There were a couple of Song Sparrows around, and a lot of Mourning Doves. A Carolina Wren popped out of a pile of logs. The recent rains had made a pool between the heaps of compost, and a pair of Mallards swam contentedly in it. Mallards will go to some lengths for a little peace and quiet. No warblers.
I heard a medley of sparrow songs--White Throated, Junco, Song, Fox, one right after another--and scanned the trees until I spotted the Mockingbird. He flew off, but a few minutes later he was back, on top of a low fence, standing guard over his mate foraging around the base of a tree.
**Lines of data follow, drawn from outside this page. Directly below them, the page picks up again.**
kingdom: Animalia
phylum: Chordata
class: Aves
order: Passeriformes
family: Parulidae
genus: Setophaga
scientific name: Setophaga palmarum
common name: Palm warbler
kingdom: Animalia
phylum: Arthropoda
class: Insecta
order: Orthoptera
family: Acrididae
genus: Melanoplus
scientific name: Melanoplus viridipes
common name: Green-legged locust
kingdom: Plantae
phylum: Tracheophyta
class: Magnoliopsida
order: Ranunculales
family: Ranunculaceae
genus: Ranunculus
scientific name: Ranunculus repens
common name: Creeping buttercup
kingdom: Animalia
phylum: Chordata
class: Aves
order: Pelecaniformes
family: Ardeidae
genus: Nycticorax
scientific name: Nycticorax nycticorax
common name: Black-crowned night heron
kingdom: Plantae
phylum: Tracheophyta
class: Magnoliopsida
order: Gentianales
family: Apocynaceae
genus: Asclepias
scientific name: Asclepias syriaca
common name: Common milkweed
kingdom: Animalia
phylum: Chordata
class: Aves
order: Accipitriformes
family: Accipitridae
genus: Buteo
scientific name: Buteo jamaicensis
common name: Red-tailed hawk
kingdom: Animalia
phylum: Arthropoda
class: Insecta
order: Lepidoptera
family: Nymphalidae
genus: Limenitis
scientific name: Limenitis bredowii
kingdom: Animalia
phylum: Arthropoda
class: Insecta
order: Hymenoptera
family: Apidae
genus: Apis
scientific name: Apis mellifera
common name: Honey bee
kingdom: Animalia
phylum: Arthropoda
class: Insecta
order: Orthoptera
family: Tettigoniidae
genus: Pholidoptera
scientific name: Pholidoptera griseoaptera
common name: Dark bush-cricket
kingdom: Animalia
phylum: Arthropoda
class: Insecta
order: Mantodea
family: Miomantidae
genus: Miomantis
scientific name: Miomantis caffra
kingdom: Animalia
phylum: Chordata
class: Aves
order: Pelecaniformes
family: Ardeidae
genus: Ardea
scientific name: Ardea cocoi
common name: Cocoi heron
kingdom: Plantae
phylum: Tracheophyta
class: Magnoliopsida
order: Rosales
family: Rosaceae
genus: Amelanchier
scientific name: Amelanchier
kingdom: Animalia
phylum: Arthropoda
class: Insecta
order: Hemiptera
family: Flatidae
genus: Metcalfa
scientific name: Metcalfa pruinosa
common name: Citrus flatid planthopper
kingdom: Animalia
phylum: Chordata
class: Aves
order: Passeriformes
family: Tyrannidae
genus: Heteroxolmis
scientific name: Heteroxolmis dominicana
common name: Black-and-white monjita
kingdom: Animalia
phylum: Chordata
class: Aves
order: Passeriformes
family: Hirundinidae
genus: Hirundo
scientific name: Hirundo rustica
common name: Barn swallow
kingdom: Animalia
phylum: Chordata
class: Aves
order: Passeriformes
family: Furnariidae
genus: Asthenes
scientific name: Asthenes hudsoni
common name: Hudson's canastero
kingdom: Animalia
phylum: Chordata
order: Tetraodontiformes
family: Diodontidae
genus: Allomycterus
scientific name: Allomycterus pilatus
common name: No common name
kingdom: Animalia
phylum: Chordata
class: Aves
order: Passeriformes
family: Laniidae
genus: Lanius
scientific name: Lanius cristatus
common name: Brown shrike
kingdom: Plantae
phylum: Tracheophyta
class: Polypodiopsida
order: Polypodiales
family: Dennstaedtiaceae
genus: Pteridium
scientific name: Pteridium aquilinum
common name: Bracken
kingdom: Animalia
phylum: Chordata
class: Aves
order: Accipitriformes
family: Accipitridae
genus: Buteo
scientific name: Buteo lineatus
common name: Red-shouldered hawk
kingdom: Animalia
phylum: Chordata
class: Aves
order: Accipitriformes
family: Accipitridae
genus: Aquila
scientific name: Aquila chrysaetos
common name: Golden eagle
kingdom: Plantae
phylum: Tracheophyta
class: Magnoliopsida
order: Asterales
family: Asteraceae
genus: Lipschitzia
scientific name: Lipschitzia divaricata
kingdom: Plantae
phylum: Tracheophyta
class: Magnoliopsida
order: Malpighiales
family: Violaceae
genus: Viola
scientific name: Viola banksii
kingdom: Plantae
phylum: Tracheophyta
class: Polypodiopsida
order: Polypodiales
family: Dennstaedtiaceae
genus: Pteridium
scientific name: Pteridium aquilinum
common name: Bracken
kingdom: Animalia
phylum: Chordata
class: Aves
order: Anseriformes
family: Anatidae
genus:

They called to each other softly, a sort of sputtering cluck.
Mockingbird, poised for action
I was standing on ground a bit below the tree, so I got some close-up photos at nearly eye level before I withdrew and left them to their business, wishing them the best of luck.
Last year, in the late winter and early spring. I walked up Cedar Hill almost every day on my way to work. There were a pair of Mockingbirds; I saw them both as late as Friday March 15. On Monday March 18, I saw one. He was being harassed by Blue Jays in a line of Cedars on the hill, and I watched as he chased them off and remained, sentry-alert on a treetop. I surmised that the Mockingbirds had nested somewhere in those trees.
Every morning for the next three weeks, I watched the Mockingbird chase two or three, or four Blue Jays the hell away from his trees. The jays would fly in to rob the nest and--a flurry of wings, a blur of birds chasing each other through the vegetation, and finally--a Mockingbird surveying the scene from a high branch.
I can only imagine that this must have gone on all day, every day.
On April 8, I saw a very annoyed-looking Blue Jay poking around those cedars. No sign of any Mockingbirds. Mockingbirds take about 23 to 25 days from egg-laying to fledging, after which the young birds are fully independent. If the eggs were laid on March 16th, there was just enough time to get the family airborne. I think they made it.
I have great respect for Mockingbirds.